* Required work *
Scan the lines below for the word "root". Copy each line you find it in.

* Dataset extract *
--------------------------------
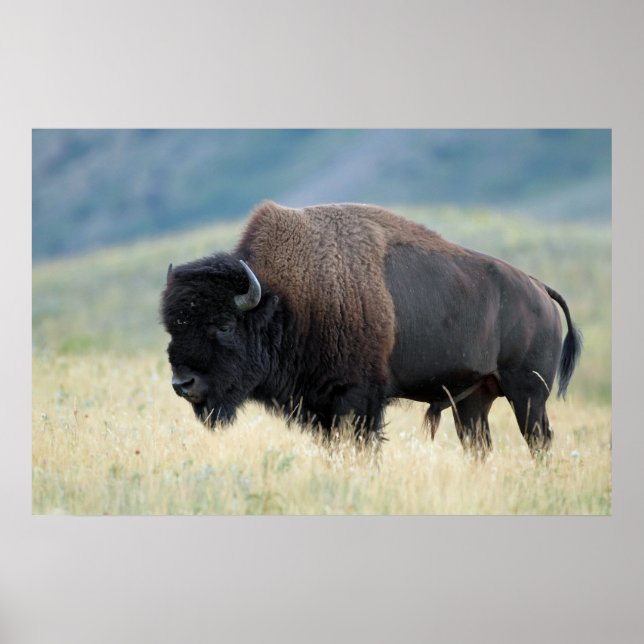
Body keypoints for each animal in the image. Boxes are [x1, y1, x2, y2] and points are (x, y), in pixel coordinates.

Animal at [161, 201, 581, 456]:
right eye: (171, 327)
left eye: (224, 325)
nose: (183, 384)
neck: (286, 299)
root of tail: (539, 288)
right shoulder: (323, 406)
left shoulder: (358, 398)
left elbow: (361, 443)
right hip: (474, 400)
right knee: (479, 445)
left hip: (527, 393)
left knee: (539, 440)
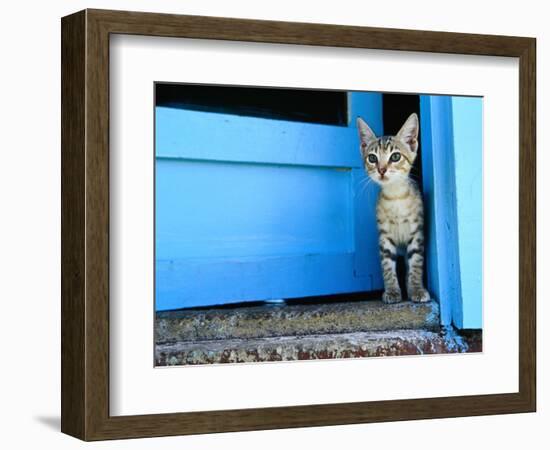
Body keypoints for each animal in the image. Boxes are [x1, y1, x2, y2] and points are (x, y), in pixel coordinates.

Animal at [358, 112, 432, 304]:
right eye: (372, 158)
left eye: (395, 157)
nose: (382, 169)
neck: (395, 197)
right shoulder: (384, 237)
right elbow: (387, 266)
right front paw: (391, 291)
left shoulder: (417, 234)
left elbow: (416, 263)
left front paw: (416, 289)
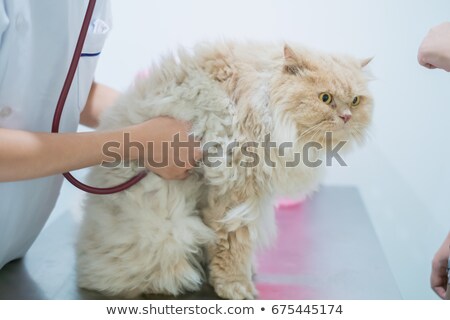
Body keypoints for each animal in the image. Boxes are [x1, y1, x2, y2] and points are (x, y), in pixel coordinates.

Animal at [77, 41, 372, 298]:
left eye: (355, 101)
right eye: (325, 98)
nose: (346, 116)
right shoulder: (234, 194)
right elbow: (232, 246)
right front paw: (235, 287)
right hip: (167, 228)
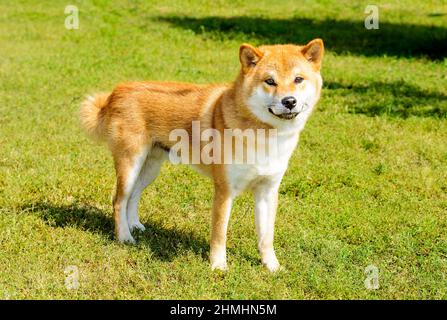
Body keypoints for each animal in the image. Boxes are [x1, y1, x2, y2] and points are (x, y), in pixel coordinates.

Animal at [80, 38, 324, 272]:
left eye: (298, 79)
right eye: (270, 81)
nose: (289, 101)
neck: (264, 134)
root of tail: (117, 91)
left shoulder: (267, 191)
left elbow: (266, 237)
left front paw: (272, 266)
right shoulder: (224, 190)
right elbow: (219, 234)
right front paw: (218, 266)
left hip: (150, 168)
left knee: (133, 196)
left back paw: (135, 226)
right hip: (131, 164)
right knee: (118, 201)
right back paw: (124, 237)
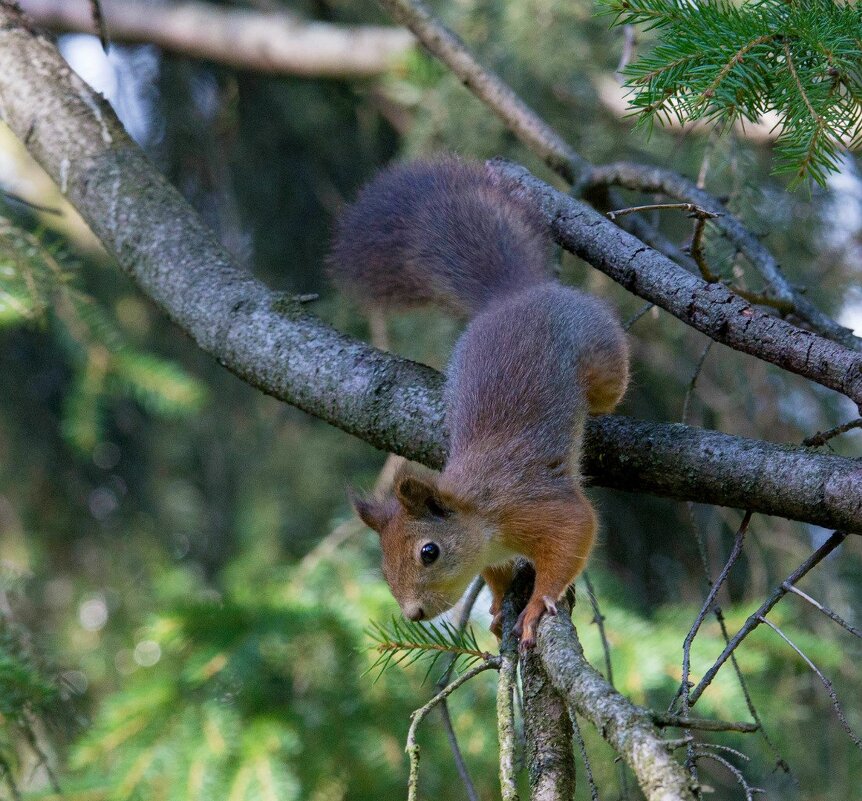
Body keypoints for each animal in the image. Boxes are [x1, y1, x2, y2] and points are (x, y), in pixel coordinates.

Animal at [328, 156, 632, 648]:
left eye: (428, 552)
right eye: (383, 566)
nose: (414, 614)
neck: (479, 510)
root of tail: (513, 295)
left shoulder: (533, 503)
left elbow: (575, 531)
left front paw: (535, 606)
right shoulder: (492, 551)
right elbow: (496, 575)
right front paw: (497, 604)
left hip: (601, 356)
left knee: (609, 390)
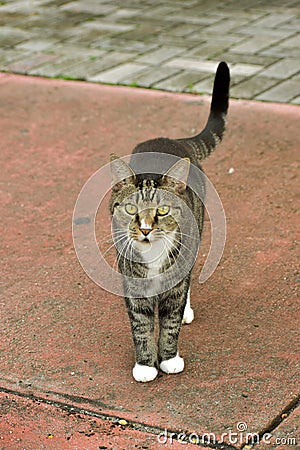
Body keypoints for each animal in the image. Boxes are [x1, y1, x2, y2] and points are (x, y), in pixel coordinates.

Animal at [110, 61, 230, 382]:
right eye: (131, 209)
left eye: (162, 211)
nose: (145, 229)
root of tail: (171, 140)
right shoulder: (133, 284)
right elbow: (141, 326)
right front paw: (145, 365)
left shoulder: (175, 284)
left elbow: (170, 322)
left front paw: (169, 359)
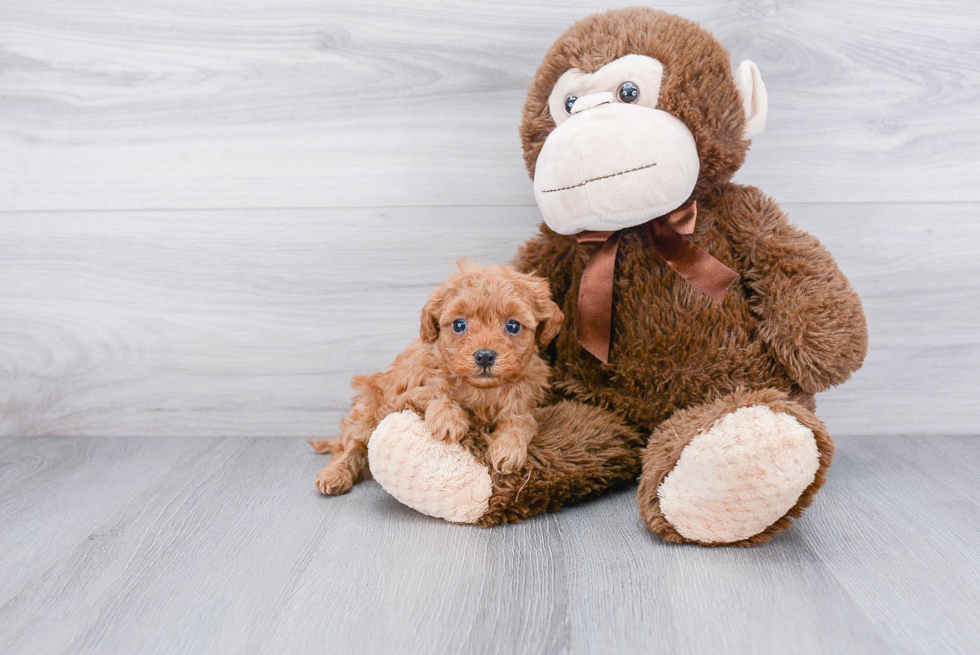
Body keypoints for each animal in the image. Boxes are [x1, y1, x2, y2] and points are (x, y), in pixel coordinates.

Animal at [310, 258, 564, 494]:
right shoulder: (402, 397)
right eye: (459, 325)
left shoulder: (522, 406)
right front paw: (449, 419)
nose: (484, 356)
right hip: (367, 408)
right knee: (350, 446)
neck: (482, 391)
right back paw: (335, 475)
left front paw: (508, 449)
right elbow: (436, 392)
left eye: (513, 326)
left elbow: (518, 423)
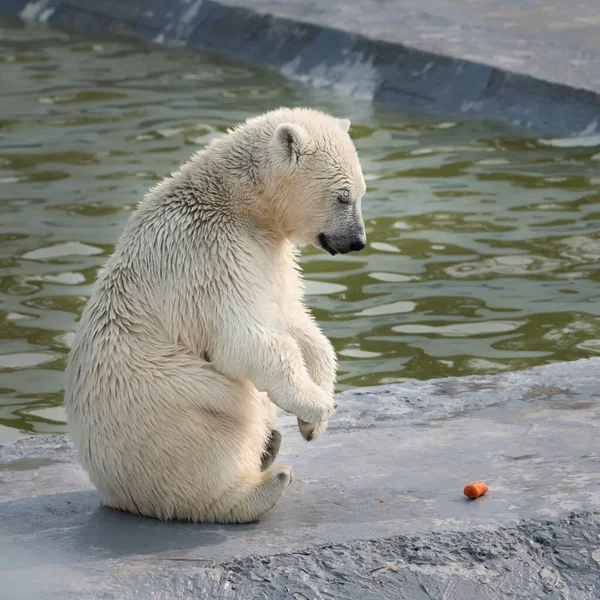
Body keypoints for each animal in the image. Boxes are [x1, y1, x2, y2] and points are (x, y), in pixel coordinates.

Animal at [64, 108, 366, 524]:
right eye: (342, 196)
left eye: (361, 193)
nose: (358, 241)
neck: (238, 204)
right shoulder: (212, 253)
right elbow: (246, 338)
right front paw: (318, 405)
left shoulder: (268, 254)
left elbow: (293, 318)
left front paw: (312, 421)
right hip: (166, 402)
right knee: (214, 439)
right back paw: (263, 483)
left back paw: (270, 447)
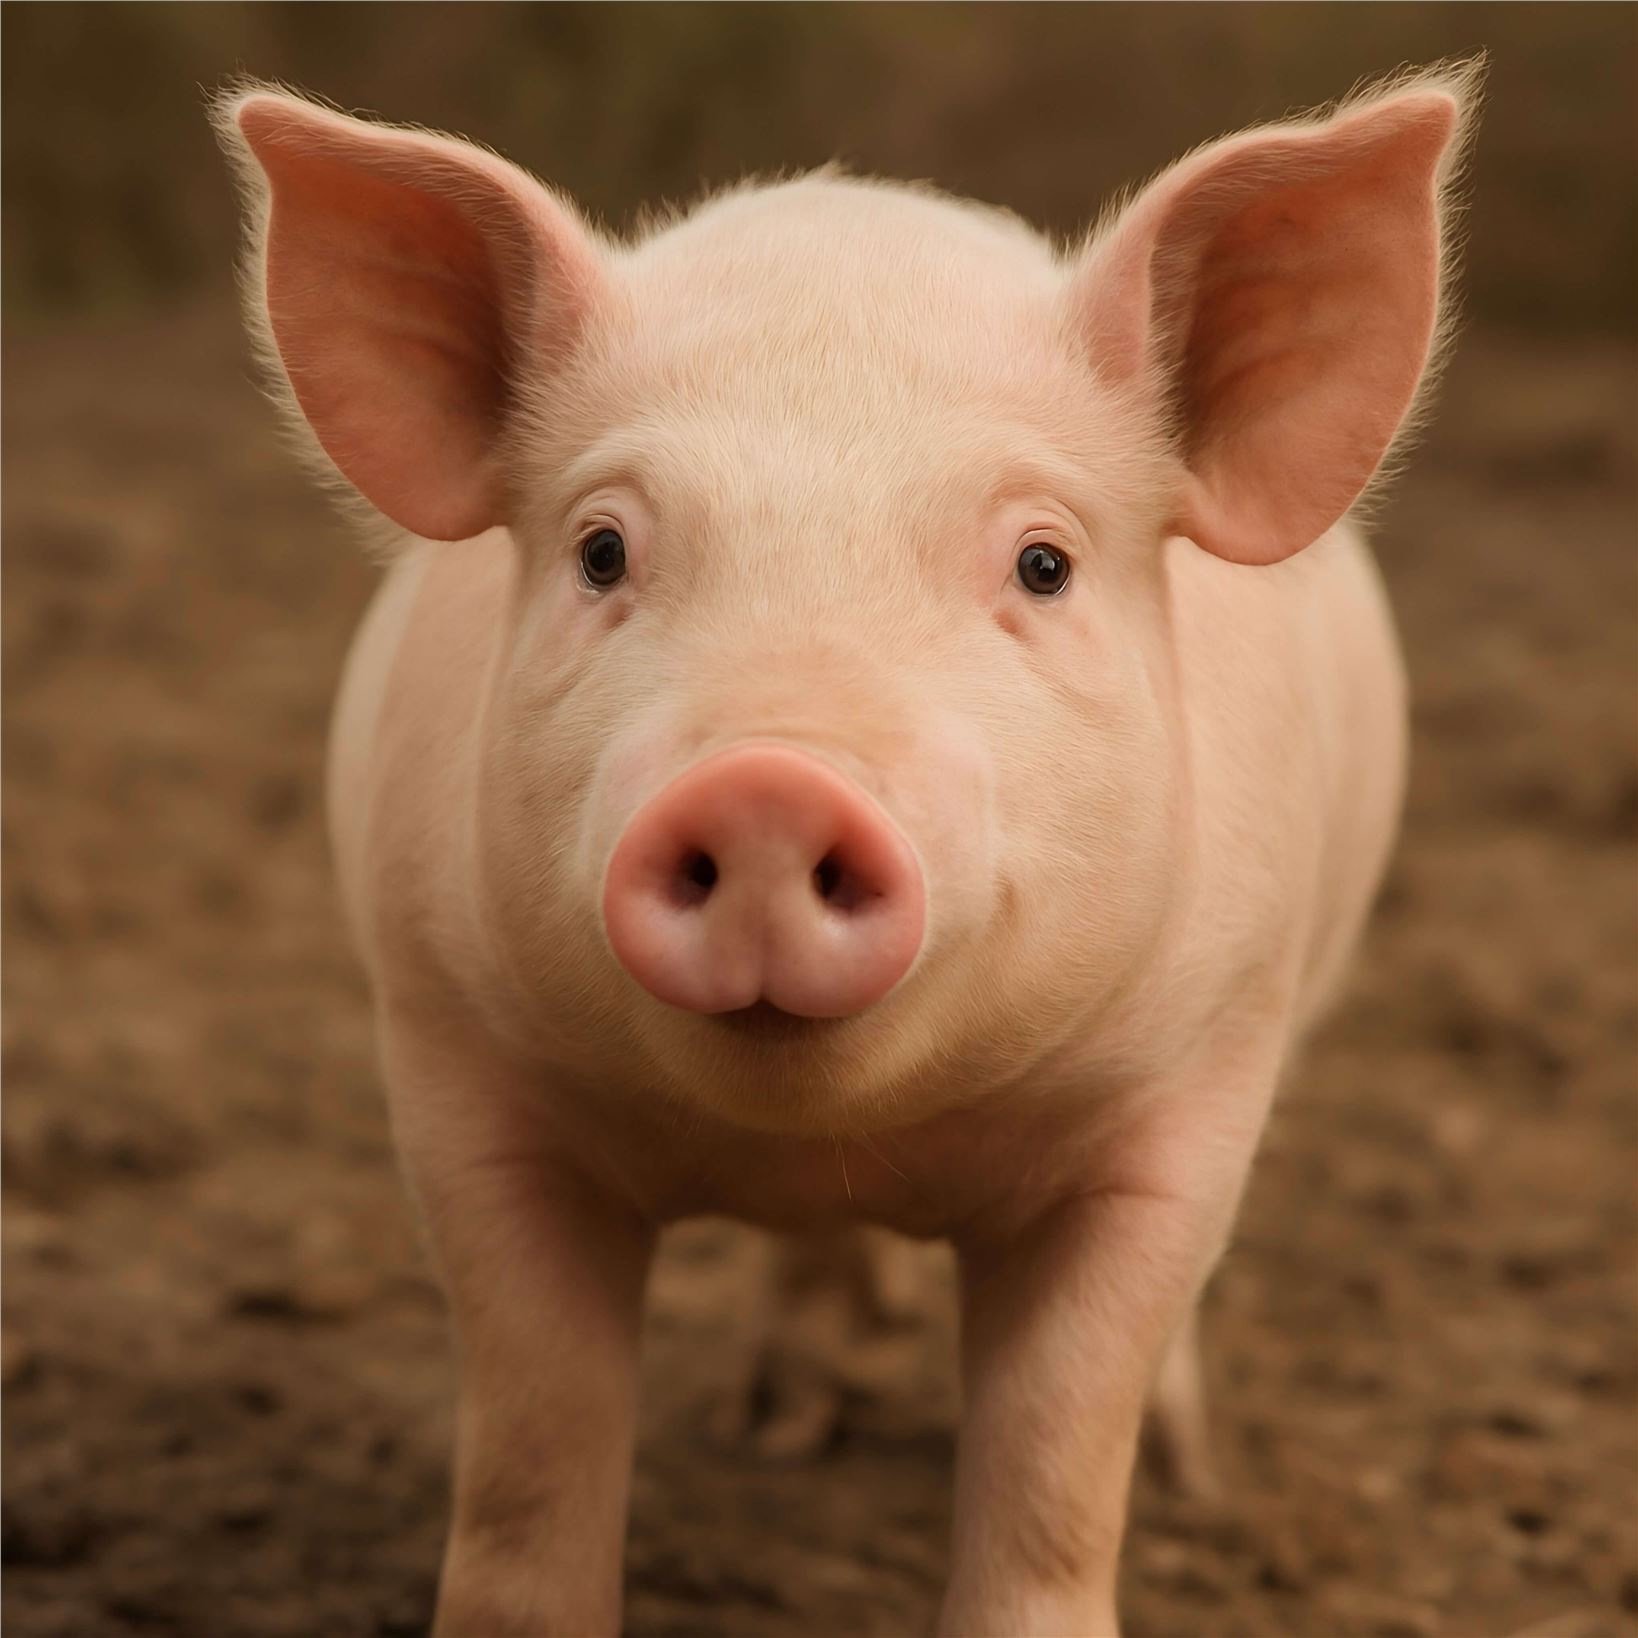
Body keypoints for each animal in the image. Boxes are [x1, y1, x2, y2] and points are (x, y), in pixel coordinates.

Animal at [216, 61, 1479, 1636]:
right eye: (601, 551)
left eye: (1044, 565)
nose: (769, 782)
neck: (834, 1132)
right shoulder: (459, 1073)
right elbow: (527, 1466)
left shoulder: (1185, 1093)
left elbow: (1059, 1467)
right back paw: (778, 1424)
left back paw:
--------------------------------
* Exercise solution *
root of tail: (539, 288)
root of tail: (117, 91)
root of tail: (513, 295)
root of tail: (171, 140)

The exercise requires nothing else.